In der Entwicklung von Algorithmen zur Behandlung von Gruppen spielt die Darstellung der gegebenen Gruppen eine fundamentale Rolle. Daher kann man die algorithmische Gruppentheorie in eine Reihe von Teilgebieten einteilen: sehr bekannt sind hier zum Beispiel Algorithmen für Permutationsgruppen, Algorithmen für Matrixgruppen oder Algorithmen für endlich präsentierte Gruppen. Weniger bekannt, aber trotzdem sehr interessant sind zum Beispiel Methoden zum Rechnen mit freien Gruppen oder mit polyzyklischen Gruppen. In diesem Vortrag soll ein Überblick über verschiedene, aktuelle Teilgebiete und den Stand der Technik in diesen Gebieten gegeben werden.

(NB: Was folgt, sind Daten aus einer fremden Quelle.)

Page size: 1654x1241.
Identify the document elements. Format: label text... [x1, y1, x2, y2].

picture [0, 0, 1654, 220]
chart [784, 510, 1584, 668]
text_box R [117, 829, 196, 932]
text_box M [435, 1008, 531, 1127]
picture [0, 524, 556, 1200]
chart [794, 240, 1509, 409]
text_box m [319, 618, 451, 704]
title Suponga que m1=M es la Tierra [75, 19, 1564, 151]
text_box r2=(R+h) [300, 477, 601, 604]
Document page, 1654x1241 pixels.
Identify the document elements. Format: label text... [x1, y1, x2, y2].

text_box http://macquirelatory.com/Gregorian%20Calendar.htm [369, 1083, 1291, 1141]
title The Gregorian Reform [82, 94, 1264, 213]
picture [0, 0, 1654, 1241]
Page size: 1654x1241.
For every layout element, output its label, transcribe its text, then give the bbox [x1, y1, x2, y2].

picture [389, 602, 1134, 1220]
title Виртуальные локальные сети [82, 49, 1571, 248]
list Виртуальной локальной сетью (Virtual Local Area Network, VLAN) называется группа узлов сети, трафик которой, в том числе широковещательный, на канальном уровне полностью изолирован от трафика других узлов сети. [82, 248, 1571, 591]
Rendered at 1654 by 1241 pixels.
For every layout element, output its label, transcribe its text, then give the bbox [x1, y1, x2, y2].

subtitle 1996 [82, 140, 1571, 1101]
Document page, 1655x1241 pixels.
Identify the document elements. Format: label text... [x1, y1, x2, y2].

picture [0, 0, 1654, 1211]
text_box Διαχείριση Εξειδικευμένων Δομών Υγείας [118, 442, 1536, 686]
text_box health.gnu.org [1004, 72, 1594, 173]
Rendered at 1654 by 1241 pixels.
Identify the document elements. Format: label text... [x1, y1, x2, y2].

Dr. Claus Fieker (Sydney): Konstruktive Klassenkörpertheorie in globalen Körpern

Endliche Erweiterungen von Polynomringen über endlichen Körpern haben viele Gemeinsamkeiten mit endlichen Erweiterungen der rationalen Zahlen, speziell sind dies Körper, in denen die Produktformel gilt. Diese Körper heißen “Globale Körper”. Klassenkörpertheorie klassifiziert abelsche Erweiterungen durch Invarianten des Grundkörpers. Die Grundlagen der Theorie sind um 1930 entwickelt worden. Es wurde gezeigt, dass abelsche Erweiterungen durch verallgemeinerte Klassengruppen (Strahlklassengruppen) beschreibbar sind. Es ist jedoch ein offenes Problem, explizite Erzeuger für Klassenkörper zu bestimmen. Nachdem es in den letzten Jahren durch Fortschritte in der konstruktiven Zahlentheorie möglich geworden ist, mit Hilfe von algorithmischen Methoden für abelsche Erweiterungen von Zahlkörpern Erzeuger zu bestimmen, ist es nun an der Zeit, generische Algorithmen für globale Körper zu entwickeln. In diesem Vortrag werde ich erklären, wie die Klassengruppen zu Strahlklassengruppen verallgemeinert werden und wie dies für die Bestimmung expliziter Erzeuger benutzt werden kann. Ich werde sowohl auf die Gemeinsamkeiten als auch auf die Unterschiede der beiden Typen globaler Körper eingehen und damit auch die Grenzen der generisch “globalen” Methoden aufzeigen. Explizite Klassenkörpertheorie für Funktionenkörper hat wichtige Anwendungen in der Kodierungstheorie: viele der derzeit besten Codes korrespondieren direkt zu abelschen Erweiterungen geeigneter Funktionenkörper. Um diese Codes benutzen zu können, ist das Bestimmen expliziter Erzeuger der erste Schritt.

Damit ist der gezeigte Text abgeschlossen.